La députée Albane Gaillot vote la motion de censure et quitte LREM
Albane Gaillot à Paris, le 6 février 2019.

, publié le mercredi 04 mars 2020 à 16h51

Deux autres députés et un sénateur ont déjà quitté LREM après le recours au 49-3.

Ils ne sont plus que 297 députés LREM et affiliés. La majorité présidentielle a enregistré une nouvelle défection mercredi 4 mars, après le départ de la députée apparentée Albane Gaillot, qui a critiqué le recours au 49-3 sur la réforme des retraites et voté la motion de censure de gauche contre le gouvernement, ont indiqué des sources parlementaires.

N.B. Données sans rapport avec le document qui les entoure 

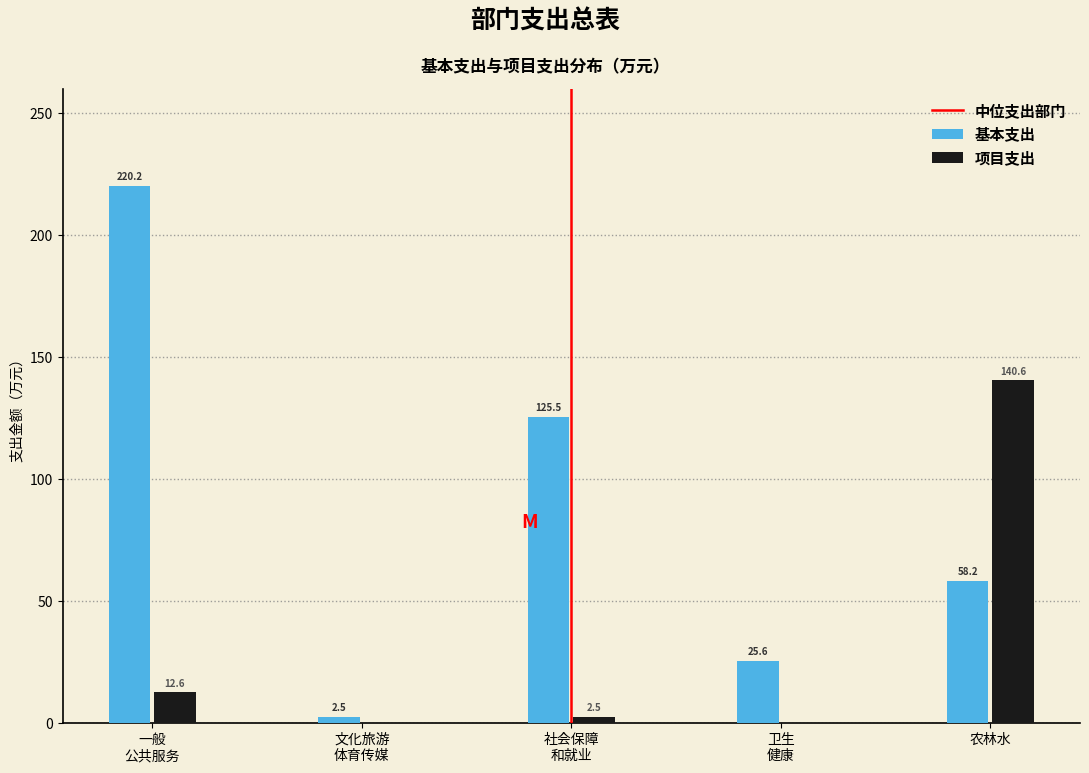

Which series has the largest total across all categories?

基本支出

L'élue du Val-de-Marne a officialisé son départ mercredi matin, alors qu'un bureau du groupe majoritaire devait se tenir à la mi-journée et évoquer sa situation.

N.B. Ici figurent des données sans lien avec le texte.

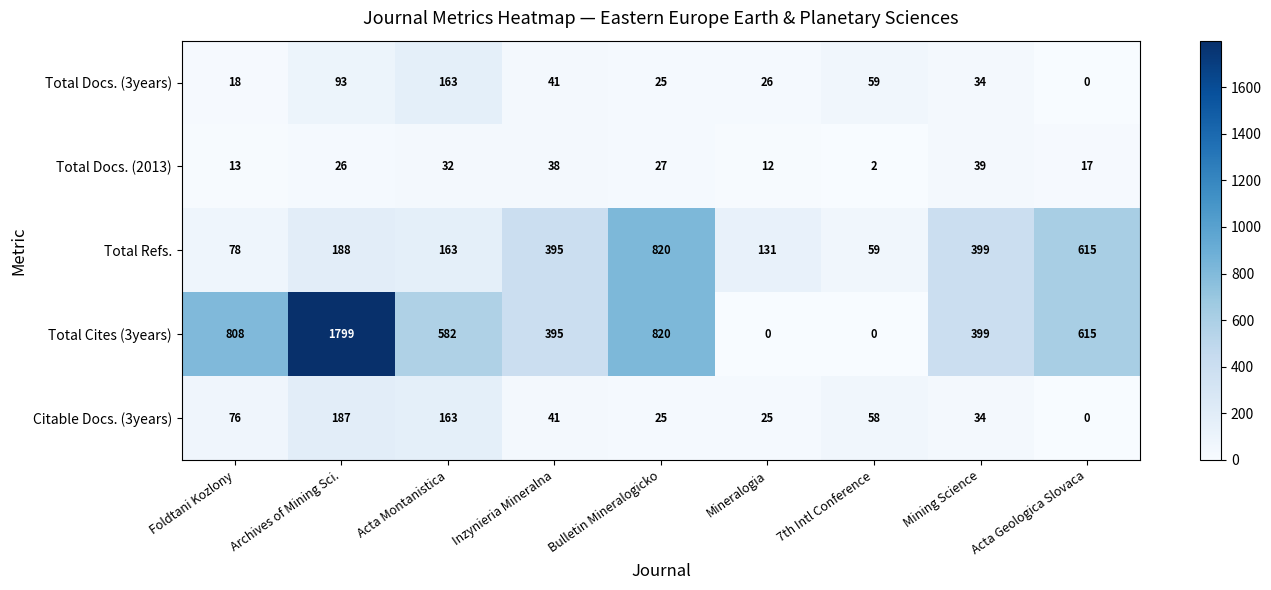

Which series changed the most between 7th Intl Conference and Mining Science?

Total Cites (3years)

Les effectifs des LREM et apparentés tombent ainsi à 297 à l'Assemblée, tandis que la majorité absolue est à 289 sièges. Mais en comptant l'allié du MoDem et ses 46 députés, la majorité peut s'appuyer sur 343 élus sur 577.


"Mon vote n'est pas un vote de censure ou de sanction du gouvernement, il est un vote contre le 49-3", avait écrit Albane Gaillot dans un communiqué en soutenant la motion de la gauche. "Comment imaginer l'adoption d'une telle réforme de manière aussi précipitée et sans le vote de l'Assemblée ?", ajoutait-elle, après avoir déjà pris position plusieurs fois contre l'utilisation du 49-3 sur ce texte. Albane Gaillot s'était déjà mise en retrait de LREM en septembre 2019, déçue des actions en matière d'environnement, de "justice sociale" et quant à la démocratie interne. Mais elle était jusqu'alors restée apparentée.

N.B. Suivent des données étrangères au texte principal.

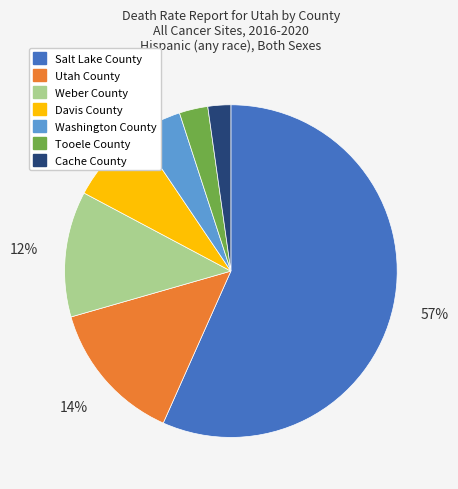

Does Tooele County represent more than half of the total?

No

En interne, la majorité est confrontée à un enjeu de cohésion, avec des départs au compte-gouttes qui se poursuivent. 

Deux députés, Delphine Bagarry (Alpes-de-Haute-Provence) et Hubert Julien-Laferrière (Rhône) ont annoncé en début de semaine qu'ils quittaient le groupe LREM à l'Assemblée, après la décision du gouvernement de recourir au 49-3, M. Julien-Laferrière restant toutefois apparenté.

Le sénateur des Bouches-du-Rhône Michel Amiel a annoncé son départ du parti de la majorité.

Le groupe macroniste a prononcé trois exclusions depuis le début de la législature et enregistré une douzaine de départs volontaires, sur fond de conflits sur la ligne de LREM ou de désaccord pour les municipales. S'y ajoutent plusieurs passages de membres à part entière à apparentés.

Sans surprise, l'Assemblée a rejeté dans la nuit de mardi à mercredi les motions de censure de droite comme de gauche opposées à Édouard Philippe et son recours au 49-3 pour faire passer le volet principal de la réforme des retraites, adopté de facto en première lecture.